這時候,坐上的年輕老頭站起來,步履匆匆迎了上去,布滿褶皺的臉上露出了焦急的神態,他走到老者的身旁,低聲喚著,“族長,你不是說不追究那件事情了嗎,這好不容易平息下來的莊子,可不能再起波瀾了啊。”
盡管那老頭說得小聲,可溫婉還是聽到了他的輕語,側頭問向阮辛泰,“那位是誰家的長老?”
“哦,是孔家的老先生,孔良靖的父親。”阮辛泰解釋道。
溫婉這才恍然,難怪這老小子剛才一直針對阮家。藥莊雖說是一個家族,可由於後來人才凋零,許多外姓學徒加入藥莊,百花齊放,長老都是由各家姓氏的長輩來組成,也算是一種權利的保護跟製衡。
從剛才開始,溫婉就一直看得出那孔長老極力想把罪名安在阮家身上,更是不想把事情鬧大,這會還勸阻族長查明真相……
“不必再說,是非曲折,一會就知道了。”族長抬手打斷老頭的話,並沒有聽其勸阻,他甚至已經早有準備地從懷中拿出一把藥草,“現在所有人都現出掌心,站到我這藥草跟前接受香薰,若是接觸過醉情花的人,自然反應會與人不同。”
話已經說到這份上,眾人也隻能透過香薰來證明清白,再者,大家也都好奇當年那場大火的真相,以及其中數百卷典籍是否真的已經被燒毀。

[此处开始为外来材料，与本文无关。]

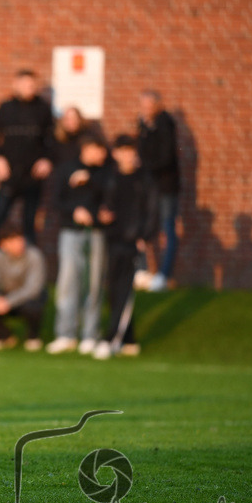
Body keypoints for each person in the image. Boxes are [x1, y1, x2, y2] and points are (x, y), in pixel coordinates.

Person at [93, 135, 158, 360]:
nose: (127, 155)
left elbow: (152, 210)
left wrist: (145, 236)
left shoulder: (144, 178)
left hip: (133, 242)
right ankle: (129, 340)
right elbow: (102, 204)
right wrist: (101, 215)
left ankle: (110, 339)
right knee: (114, 290)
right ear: (116, 153)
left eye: (130, 151)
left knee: (125, 291)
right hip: (112, 239)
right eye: (122, 151)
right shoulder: (109, 176)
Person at [46, 133, 111, 355]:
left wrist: (90, 182)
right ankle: (66, 334)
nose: (102, 154)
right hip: (70, 232)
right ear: (87, 147)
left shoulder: (105, 171)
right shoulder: (66, 169)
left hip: (96, 233)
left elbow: (109, 198)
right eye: (98, 149)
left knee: (94, 284)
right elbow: (55, 201)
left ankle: (90, 334)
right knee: (68, 281)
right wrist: (75, 211)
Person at [0, 69, 55, 248]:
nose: (29, 88)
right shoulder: (6, 107)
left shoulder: (43, 109)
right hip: (9, 174)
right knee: (0, 217)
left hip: (33, 176)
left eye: (32, 85)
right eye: (24, 84)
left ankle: (29, 264)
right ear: (16, 85)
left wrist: (47, 160)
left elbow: (53, 139)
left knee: (30, 221)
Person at [0, 222, 47, 352]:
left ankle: (33, 337)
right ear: (4, 245)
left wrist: (9, 301)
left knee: (34, 307)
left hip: (27, 298)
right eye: (14, 241)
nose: (19, 244)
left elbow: (33, 288)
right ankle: (4, 337)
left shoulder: (34, 256)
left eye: (20, 239)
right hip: (5, 295)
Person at [136, 90, 180, 292]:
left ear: (157, 105)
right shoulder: (144, 124)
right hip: (148, 186)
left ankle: (164, 275)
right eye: (142, 105)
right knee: (145, 227)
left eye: (148, 105)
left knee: (167, 229)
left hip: (165, 187)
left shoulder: (165, 124)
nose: (145, 109)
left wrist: (145, 166)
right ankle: (144, 271)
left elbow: (166, 157)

當藥草被點燃,在空氣中飄走一股淡白色煙霧的時候,所有被叫到名字的人都陸續上前,將手放到香薰上邊,見無異樣才被允許離開。
溫婉原來一直在觀察孔良靖的反應,卻冷不丁聽到身後一句問話,“你有沒有碰到醉情花?”
蕭潤澤說話的聲音很低,臉上也沒有表情,再加上目不斜視,如果不是溫婉離得近又聽力過人,恐怕也察覺不到他有開口。那時候他進屋,屋裏有香味卻沒有毒花,怕是被小鬼提前扔掉了。
“我隔著布扔的。”溫婉亦是目視前方,表情坦蕩得很。明知道那花有問題,她自然不會蠢到直接用手去碰。
滿意她的謹慎,蕭潤澤拍了拍她的頭,在念到阮家人的時候,主動上前接受了香薰,結果自然是沒有反應。
輪到溫婉上去的時候,邊上無數雙眼睛都在盯著,其中連阮沫沫都抬頭打量了一眼過來,那一眼卻是無比複雜。
素白修長的手指在煙霧上繚繞過一陣,那雙手依舊沒有絲毫的變化,溫婉卻是聞著那煙霧中淡淡的甜味,感覺身體輕盈了不少,她眉心微微一動,瞥了那一頭銀發的老者,後者衝她投來含笑的一眼。
她大抵知道,這香薰就是醉情花的解藥。
跟在溫婉後邊,戰戰兢兢上前的兩個學徒剛一伸出手,其中一個人便立刻怪叫了一聲,“啊,好燙。”
燙?香薰怎麼會燙?
前邊已經通過考驗的人群紛紛看過來,剛想開口說話,便見到其中一個學徒已經抱著手在地上翻滾,口中大喊著疼,可他的手分明是什麼症狀都沒有。